Checkout-free retail as a new nor

Today, everyone is aware that keeping social distancing and staying out of potentially contaminated areas is of utmost importance and grocery retailers are putting huge effort into preventing the coronavirus from spreading in the stores through active use of technologies.
Checkout-free retail has already been in place in many shapes and sizes. It can come by way of mobile scan-and-go setups, like what one finds in Zippin or it can come by way of an Amazon-Go like experience, where people scan a barcode to get into a store and then just take everything they want off the shelves and walk out. Both options have their pros and cons in different situations, however, both settings mean consumers don’t have to interact with human beings at all.
Amazon is planning to open 3,000 cashierless stores by 2021 and it is not saving this technology for itself.
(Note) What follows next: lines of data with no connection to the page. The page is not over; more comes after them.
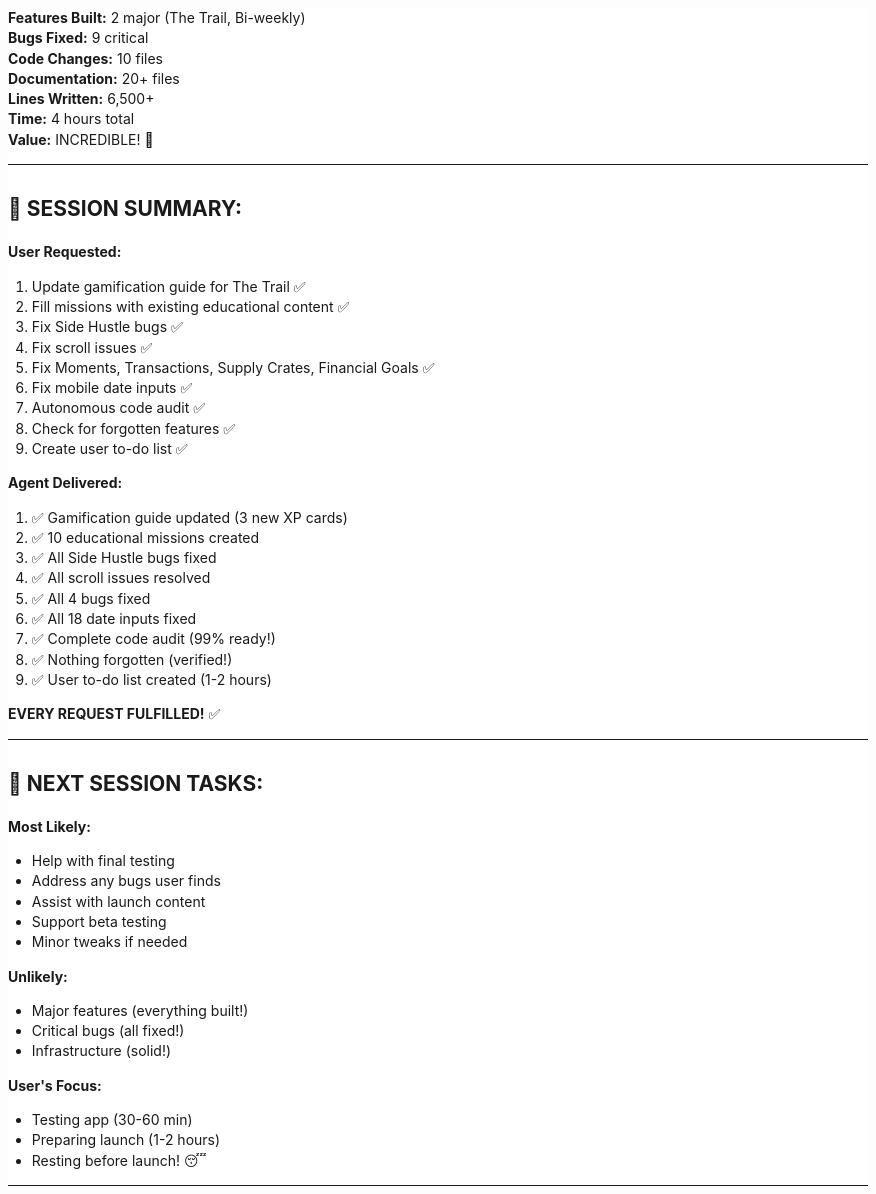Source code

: **Features Built:** 2 major (The Trail, Bi-weekly)  
**Bugs Fixed:** 9 critical  
**Code Changes:** 10 files  
**Documentation:** 20+ files  
**Lines Written:** 6,500+  
**Time:** 4 hours total  
**Value:** INCREDIBLE! 🎉  

---

## 🎯 **SESSION SUMMARY:**

**User Requested:**
1. Update gamification guide for The Trail ✅
2. Fill missions with existing educational content ✅
3. Fix Side Hustle bugs ✅
4. Fix scroll issues ✅
5. Fix Moments, Transactions, Supply Crates, Financial Goals ✅
6. Fix mobile date inputs ✅
7. Autonomous code audit ✅
8. Check for forgotten features ✅
9. Create user to-do list ✅

**Agent Delivered:**
1. ✅ Gamification guide updated (3 new XP cards)
2. ✅ 10 educational missions created
3. ✅ All Side Hustle bugs fixed
4. ✅ All scroll issues resolved
5. ✅ All 4 bugs fixed
6. ✅ All 18 date inputs fixed
7. ✅ Complete code audit (99% ready!)
8. ✅ Nothing forgotten (verified!)
9. ✅ User to-do list created (1-2 hours)

**EVERY REQUEST FULFILLED!** ✅

---

## 🚀 **NEXT SESSION TASKS:**

**Most Likely:**
- Help with final testing
- Address any bugs user finds
- Assist with launch content
- Support beta testing
- Minor tweaks if needed

**Unlikely:**
- Major features (everything built!)
- Critical bugs (all fixed!)
- Infrastructure (solid!)

**User's Focus:**
- Testing app (30-60 min)
- Preparing launch (1-2 hours)
- Resting before launch! 😴

---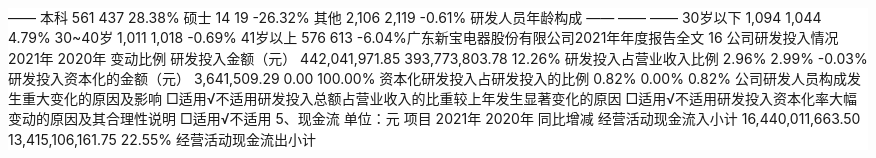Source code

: ——
本科
561
437
28.38%
硕士
14
19
-26.32%
其他
2,106
2,119
-0.61%
研发人员年龄构成
——
——
——
30岁以下
1,094
1,044
4.79%
30~40岁
1,011
1,018
-0.69%
41岁以上
576
613
-6.04%广东新宝电器股份有限公司2021年年度报告全文
16
公司研发投入情况2021年
2020年
变动比例
研发投入金额（元）
442,041,971.85
393,773,803.78
12.26%
研发投入占营业收入比例
2.96%
2.99%
-0.03%
研发投入资本化的金额（元）
3,641,509.29
0.00
100.00%
资本化研发投入占研发投入的比例
0.82%
0.00%
0.82%
公司研发人员构成发生重大变化的原因及影响
□适用√不适用研发投入总额占营业收入的比重较上年发生显著变化的原因
□适用√不适用研发投入资本化率大幅变动的原因及其合理性说明
□适用√不适用
5、现金流
单位：元
项目
2021年
2020年
同比增减
经营活动现金流入小计
16,440,011,663.50
13,415,106,161.75
22.55%
经营活动现金流出小计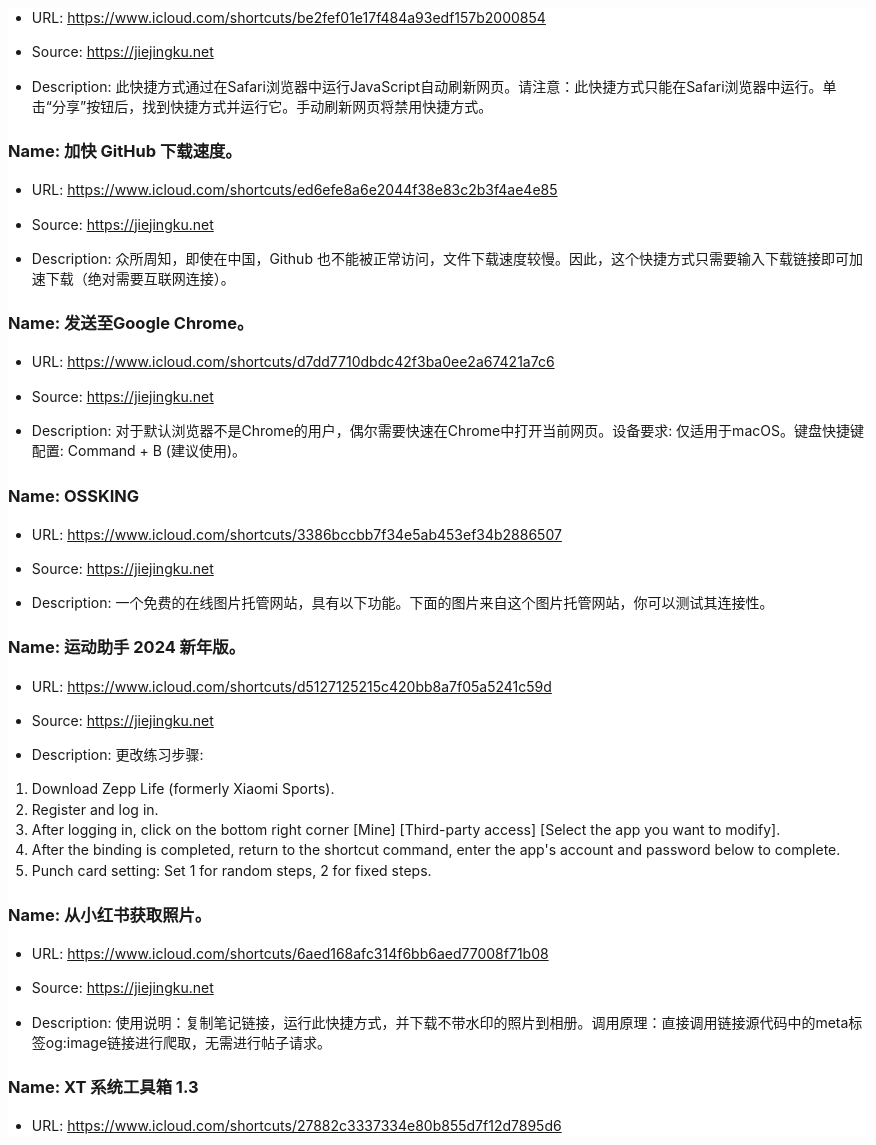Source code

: - URL: https://www.icloud.com/shortcuts/be2fef01e17f484a93edf157b2000854

- Source: https://jiejingku.net

- Description: 此快捷方式通过在Safari浏览器中运行JavaScript自动刷新网页。请注意：此快捷方式只能在Safari浏览器中运行。单击“分享”按钮后，找到快捷方式并运行它。手动刷新网页将禁用快捷方式。

### Name: 加快 GitHub 下载速度。

- URL: https://www.icloud.com/shortcuts/ed6efe8a6e2044f38e83c2b3f4ae4e85

- Source: https://jiejingku.net

- Description: 众所周知，即使在中国，Github 也不能被正常访问，文件下载速度较慢。因此，这个快捷方式只需要输入下载链接即可加速下载（绝对需要互联网连接）。

### Name: 发送至Google Chrome。

- URL: https://www.icloud.com/shortcuts/d7dd7710dbdc42f3ba0ee2a67421a7c6

- Source: https://jiejingku.net

- Description: 对于默认浏览器不是Chrome的用户，偶尔需要快速在Chrome中打开当前网页。设备要求: 仅适用于macOS。键盘快捷键配置: Command + B (建议使用)。

### Name: OSSKING

- URL: https://www.icloud.com/shortcuts/3386bccbb7f34e5ab453ef34b2886507

- Source: https://jiejingku.net

- Description: 一个免费的在线图片托管网站，具有以下功能。下面的图片来自这个图片托管网站，你可以测试其连接性。

### Name: 运动助手 2024 新年版。

- URL: https://www.icloud.com/shortcuts/d5127125215c420bb8a7f05a5241c59d

- Source: https://jiejingku.net

- Description: 更改练习步骤:

1. Download Zepp Life (formerly Xiaomi Sports).
2. Register and log in.
3. After logging in, click on the bottom right corner [Mine] [Third-party access] [Select the app you want to modify].
4. After the binding is completed, return to the shortcut command, enter the app's account and password below to complete.
5. Punch card setting: Set 1 for random steps, 2 for fixed steps.

### Name: 从小红书获取照片。

- URL: https://www.icloud.com/shortcuts/6aed168afc314f6bb6aed77008f71b08

- Source: https://jiejingku.net

- Description: 使用说明：复制笔记链接，运行此快捷方式，并下载不带水印的照片到相册。调用原理：直接调用链接源代码中的meta标签og:image链接进行爬取，无需进行帖子请求。

### Name: XT 系统工具箱 1.3

- URL: https://www.icloud.com/shortcuts/27882c3337334e80b855d7f12d7895d6
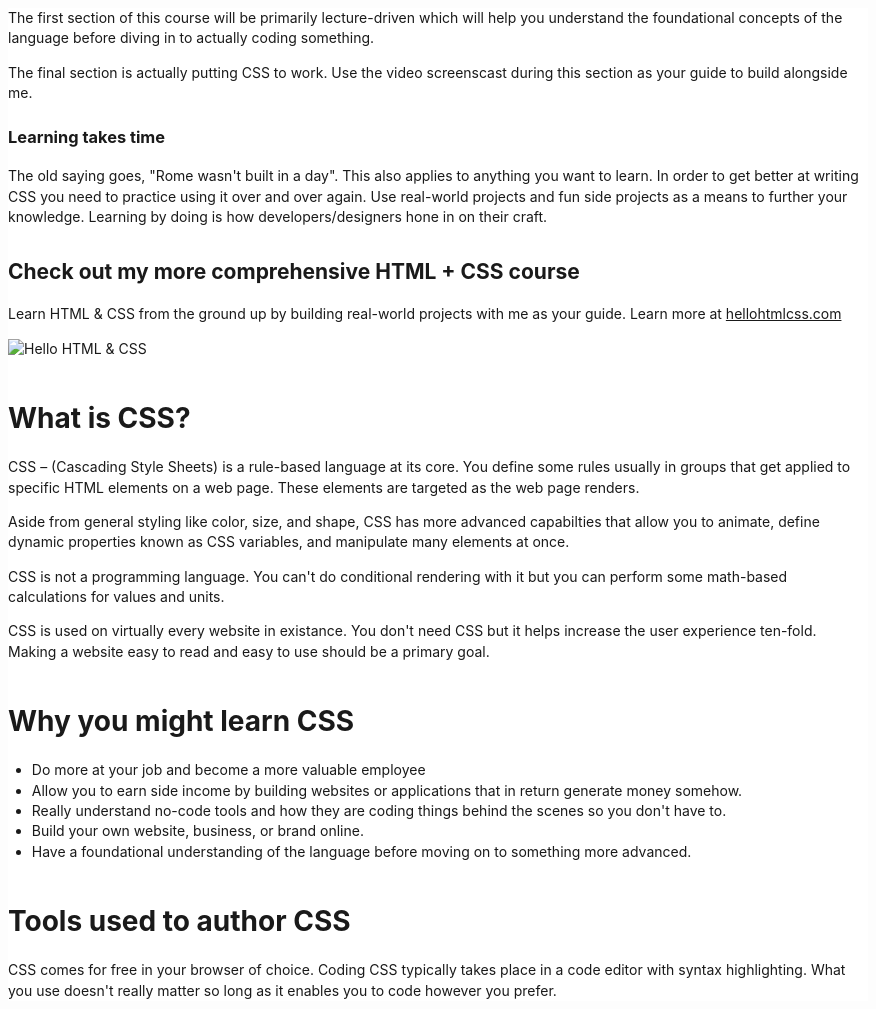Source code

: The first section of this course will be primarily lecture-driven which will help you understand the foundational concepts of the language before diving in to actually coding something.

The final section is actually putting CSS to work. Use the video screenscast during this section as your guide to build alongside me.

### Learning takes time

The old saying goes, "Rome wasn't built in a day". This also applies to anything you want to learn. In order to get better at writing CSS you need to practice using it over and over again. Use real-world projects and fun side projects as a means to further your knowledge. Learning by doing is how developers/designers hone in on their craft.

## Check out my more comprehensive HTML + CSS course

Learn HTML & CSS from the ground up by building real-world projects with me as your guide. Learn more at [hellohtmlcss.com](https://hellohtmlcss.com)

![Hello HTML & CSS](https://f001.backblazeb2.com/file/webcrunch/hellohtmlcss-promo.jpg)


# What is CSS?

CSS – (Cascading Style Sheets) is a rule-based language at its core. You define some rules usually in groups that get applied to specific HTML elements on a web page. These elements are targeted as the web page renders.

Aside from general styling like color, size, and shape, CSS has more advanced capabilties that allow you to animate, define dynamic properties known as CSS variables, and manipulate many elements at once.

CSS is not a programming language. You can't do conditional rendering with it but you can perform some math-based calculations for values and units.

CSS is used on virtually every website in existance. You don't need CSS but it helps increase the user experience ten-fold. Making a website easy to read and easy to use should be a primary goal.

# Why you might learn CSS

- Do more at your job and become a more valuable employee
- Allow you to earn side income by building websites or applications that in return generate money somehow.
- Really understand no-code tools and how they are coding things behind the scenes so you don't have to.
- Build your own website, business, or brand online.
- Have a foundational understanding of the language before moving on to something more advanced.


# Tools used to author CSS

CSS comes for free in your browser of choice. Coding CSS typically takes place in a code editor with syntax highlighting. What you use doesn't really matter so long as it enables you to code however you prefer.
Since March a Just Walk Out technology used in Amazon Go stores and accompanying software has been offered to other retailers, enabling them to provide the same fast and convenient self-checkout experience to their own customers.

 

Contactless payments as a must

Along with the three previous practices, this trend is at its full speed these days. Health experts say the bacterium density on notes and coins is similar to that on grab bars in public transport and door handles in public toilets. So paying without touching any surface seems more reasonable than ever these days due to the coronavirus’ ability to survive on coins and notes passed between people and store staff.
Walmart has already announced that along with its new practice for customers to pay in store and pick up their order deliveries “contact free”, people can now simply use Walmart Pay on the Walmart app to initiate payment by way of a barcode scan as opposed to touching screens or anything else. Although this practice doesn’t seem brand new, Walmart’s announcement means the idea has now gone mainstream and that it will likely go across the entire retail industry. Even in “cash-loving” Germany, the amount of contactless bank card transactions has increased from 35% to 50% since the start of the year, the Association of German Banks says.
After the corona crisis is over it makes no sense that consumers will return to the old cash-based payments when better, safer, and more convenient contactless options, whether they be retailers’ own apps or inventions like Apple Pay, are available. Retailers need to think hard of what a point-of-sale terminal will look like in the long run.

 

Growing automation

The Brookings Institute recently published its view that a recession is likely to bring about a sharp increase in labour-replacing automation — with employers firing less-skilled workers. They argue that automation grows fast during recessions and could bring fundamental changes to the labour force in the near future.
Today, warehouse, grocery, and delivery workers are the positions increasingly subject to automation. In parallel, AI solutions to improve automation in retail continue to advance, making a completely automated retail supply chain from warehouse to grocery or restaurant to home increasingly likely. However, it is not only blue-collar work that will be affected by new automation practices. Gartner predicts that technologies such as virtual personal assistants and chatbots will replace up to 70% of managerial duties.
While there are many uncertainties, one thing is for sure, consumer shopping habits are changing and retailers need to find reliable ways to embrace these changes while remaining financially viable.

Artem Bielozorov is a PhD student at the School of Business at Maynooth University, Ireland and Lero, the SFI Research Centre for Software. He is also a part of the Marie Sklodowska-Curie Training Network ‘PERFORM’ funded by the EU Horizon 2020 Programme.